Kerala moves SC for stay on CAA, cites 4-yr delay by Centre
Rules framed ahead of poll notification unconstitutional, says Left govt
NEW DELHI: Kerala has filed a fresh plea in the Supreme Court seeking a stay on the implementation of the Citizenship (Amendment) Rules, 2024, contending it was discriminatory, arbitrary and contravened the principles of secularism.
The Centre had on March 11 paved the way for the implementation of the Citizenship (Amendment) Act, 2019, with the notification of the relevant rules, four years after the contentious law was passed by Parliament to fast-track Indian citizenship for undocumented non-Muslim migrants from Pakistan, Bangladesh and Afghanistan who came to India before December 31, 2014.
Terming the CAA Rules as ‘unconstitutional’, the state government said classifications based on religion and country are discriminatory, arbitrary, unreasonable, and contravened the principles of secularism.
“The fact that the defendant (Union) itself has no urgency in the implementation of the 2019 Act is a sufficient cause for staying the 2024 rules,” the plea said.
The Left government in Kerala, which had earlier filed an original suit against the validity of the Citizenship Amendment Act (CAA), said the Amendment Act and Rules and Orders are bereft of any standard principle or norm in discriminating migrants from other countries such as Sri Lanka, Myanmar and Bhutan, which are sharing international borders with India and to which and from which there has been trans-border migration.
Contending that the CAA was “arbitrary”, Kerala said the Rules was a “class legislation” that fast-tracked procedure for granting Indian citizenship to Hindu, Sikh, Buddhist, Jain, Parsi or Christian community members who entered India on or before December 31, 2014 from Afghanistan, Bangladesh or Pakistan.
“Classifications based on religion and country are manifestly discriminatory.
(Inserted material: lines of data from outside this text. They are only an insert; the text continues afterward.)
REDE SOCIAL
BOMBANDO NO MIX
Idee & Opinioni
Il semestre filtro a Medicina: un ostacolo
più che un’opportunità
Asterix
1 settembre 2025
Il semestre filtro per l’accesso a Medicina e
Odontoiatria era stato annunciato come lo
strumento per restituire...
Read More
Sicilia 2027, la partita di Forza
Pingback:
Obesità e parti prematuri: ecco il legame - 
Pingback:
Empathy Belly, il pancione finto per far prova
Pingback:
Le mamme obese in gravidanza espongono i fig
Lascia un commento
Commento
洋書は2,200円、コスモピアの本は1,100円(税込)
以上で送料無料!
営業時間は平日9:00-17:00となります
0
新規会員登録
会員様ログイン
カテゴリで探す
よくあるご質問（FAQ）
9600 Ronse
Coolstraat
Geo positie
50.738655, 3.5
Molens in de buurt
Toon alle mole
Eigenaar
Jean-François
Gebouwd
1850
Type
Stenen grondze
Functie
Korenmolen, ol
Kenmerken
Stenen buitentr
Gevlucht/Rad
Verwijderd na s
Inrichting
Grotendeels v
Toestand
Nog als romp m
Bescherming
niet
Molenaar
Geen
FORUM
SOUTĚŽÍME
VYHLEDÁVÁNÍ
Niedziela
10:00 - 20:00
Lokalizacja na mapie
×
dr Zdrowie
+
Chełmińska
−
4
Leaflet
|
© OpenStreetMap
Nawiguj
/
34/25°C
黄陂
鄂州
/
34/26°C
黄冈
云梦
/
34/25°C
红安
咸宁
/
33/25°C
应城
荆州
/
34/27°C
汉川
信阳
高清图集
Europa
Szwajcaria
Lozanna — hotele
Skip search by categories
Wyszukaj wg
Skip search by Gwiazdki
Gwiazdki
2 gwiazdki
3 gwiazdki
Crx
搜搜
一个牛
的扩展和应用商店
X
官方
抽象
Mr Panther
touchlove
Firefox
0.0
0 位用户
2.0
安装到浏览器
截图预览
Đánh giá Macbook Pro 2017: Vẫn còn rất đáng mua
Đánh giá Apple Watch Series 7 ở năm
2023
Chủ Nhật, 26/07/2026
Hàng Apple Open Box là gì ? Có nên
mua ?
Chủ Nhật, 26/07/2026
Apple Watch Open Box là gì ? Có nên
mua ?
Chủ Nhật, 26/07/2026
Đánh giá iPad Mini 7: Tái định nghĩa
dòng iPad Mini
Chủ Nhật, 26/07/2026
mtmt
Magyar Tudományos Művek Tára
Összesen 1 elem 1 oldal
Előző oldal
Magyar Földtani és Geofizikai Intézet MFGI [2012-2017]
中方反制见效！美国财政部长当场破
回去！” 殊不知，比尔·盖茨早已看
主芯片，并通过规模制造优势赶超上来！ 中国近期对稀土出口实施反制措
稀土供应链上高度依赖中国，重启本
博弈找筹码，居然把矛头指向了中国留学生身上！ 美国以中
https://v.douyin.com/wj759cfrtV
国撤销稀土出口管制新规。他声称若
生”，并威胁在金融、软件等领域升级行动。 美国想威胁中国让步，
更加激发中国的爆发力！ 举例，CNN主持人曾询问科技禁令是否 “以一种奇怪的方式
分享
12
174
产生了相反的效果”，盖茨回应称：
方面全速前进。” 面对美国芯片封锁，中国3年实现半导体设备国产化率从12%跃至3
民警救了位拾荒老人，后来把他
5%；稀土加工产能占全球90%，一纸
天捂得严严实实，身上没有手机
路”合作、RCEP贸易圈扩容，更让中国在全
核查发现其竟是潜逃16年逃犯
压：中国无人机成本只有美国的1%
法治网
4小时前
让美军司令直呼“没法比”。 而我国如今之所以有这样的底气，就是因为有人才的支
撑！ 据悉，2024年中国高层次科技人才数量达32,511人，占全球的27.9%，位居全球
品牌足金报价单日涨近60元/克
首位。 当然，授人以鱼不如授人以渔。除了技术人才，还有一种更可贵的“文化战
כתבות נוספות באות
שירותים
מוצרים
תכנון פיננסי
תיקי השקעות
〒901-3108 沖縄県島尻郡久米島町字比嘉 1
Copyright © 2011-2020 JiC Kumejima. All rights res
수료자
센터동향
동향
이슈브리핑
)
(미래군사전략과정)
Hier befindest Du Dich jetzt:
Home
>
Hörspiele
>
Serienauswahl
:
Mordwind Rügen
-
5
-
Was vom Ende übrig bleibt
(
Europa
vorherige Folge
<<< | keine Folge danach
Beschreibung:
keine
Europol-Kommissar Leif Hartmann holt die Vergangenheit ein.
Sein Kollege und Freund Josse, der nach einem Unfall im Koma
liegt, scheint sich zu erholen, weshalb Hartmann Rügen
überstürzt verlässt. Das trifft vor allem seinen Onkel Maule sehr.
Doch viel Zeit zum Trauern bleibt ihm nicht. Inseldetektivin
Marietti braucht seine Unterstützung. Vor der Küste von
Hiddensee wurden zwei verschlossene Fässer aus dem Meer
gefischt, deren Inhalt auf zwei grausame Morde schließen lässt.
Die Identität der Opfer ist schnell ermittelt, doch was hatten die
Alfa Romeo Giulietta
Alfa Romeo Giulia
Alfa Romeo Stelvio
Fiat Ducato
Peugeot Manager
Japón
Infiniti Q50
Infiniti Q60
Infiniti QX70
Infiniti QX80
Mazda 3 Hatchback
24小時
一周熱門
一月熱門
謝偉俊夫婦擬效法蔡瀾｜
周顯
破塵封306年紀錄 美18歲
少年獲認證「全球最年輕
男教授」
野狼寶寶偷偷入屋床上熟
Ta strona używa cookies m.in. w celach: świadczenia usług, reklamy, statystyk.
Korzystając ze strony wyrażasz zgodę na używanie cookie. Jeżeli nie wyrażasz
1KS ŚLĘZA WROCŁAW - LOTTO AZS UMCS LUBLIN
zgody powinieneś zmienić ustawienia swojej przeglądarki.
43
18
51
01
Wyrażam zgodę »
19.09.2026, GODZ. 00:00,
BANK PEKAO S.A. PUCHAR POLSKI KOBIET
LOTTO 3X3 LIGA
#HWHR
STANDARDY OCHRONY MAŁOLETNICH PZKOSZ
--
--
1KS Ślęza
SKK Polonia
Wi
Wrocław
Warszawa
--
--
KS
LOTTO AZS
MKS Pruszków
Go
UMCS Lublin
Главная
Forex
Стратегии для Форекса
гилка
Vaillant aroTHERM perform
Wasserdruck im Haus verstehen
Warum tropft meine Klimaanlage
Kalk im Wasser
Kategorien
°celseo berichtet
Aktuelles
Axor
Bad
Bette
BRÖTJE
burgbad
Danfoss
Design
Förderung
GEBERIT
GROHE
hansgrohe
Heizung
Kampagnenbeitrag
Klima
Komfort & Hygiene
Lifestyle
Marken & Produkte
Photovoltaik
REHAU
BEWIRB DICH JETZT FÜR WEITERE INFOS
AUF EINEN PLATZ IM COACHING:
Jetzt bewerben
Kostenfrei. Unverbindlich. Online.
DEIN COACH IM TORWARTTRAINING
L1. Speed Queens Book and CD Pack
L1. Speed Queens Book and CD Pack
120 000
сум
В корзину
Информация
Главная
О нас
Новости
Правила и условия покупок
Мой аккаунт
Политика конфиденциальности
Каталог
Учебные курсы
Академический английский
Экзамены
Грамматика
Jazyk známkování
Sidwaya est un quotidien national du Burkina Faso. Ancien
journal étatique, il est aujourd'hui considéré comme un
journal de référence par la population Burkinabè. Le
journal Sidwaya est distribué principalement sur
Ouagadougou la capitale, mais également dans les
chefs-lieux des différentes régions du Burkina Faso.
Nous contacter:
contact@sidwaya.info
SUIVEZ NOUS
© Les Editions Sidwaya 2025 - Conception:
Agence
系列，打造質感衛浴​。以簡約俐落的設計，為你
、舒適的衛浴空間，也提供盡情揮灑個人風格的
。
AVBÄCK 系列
It is trite and settled law that a legislation discriminating on the basis of an intrinsic and core trait of an individual cannot form a reasonable classification based on an intelligible differentia,” the plea said.
With the unveiling of the rules on March 11, days ahead of the announcement of the Lok Sabha elections, the Modi government kicked off the process. The CAA had sparked protests in various parts of the country in late 2019 and early 2020 over alleged discrimination. While, refusing to stay the operation of the law, the apex court had on December 18, 2019 issued notices to the Centre on the pleas.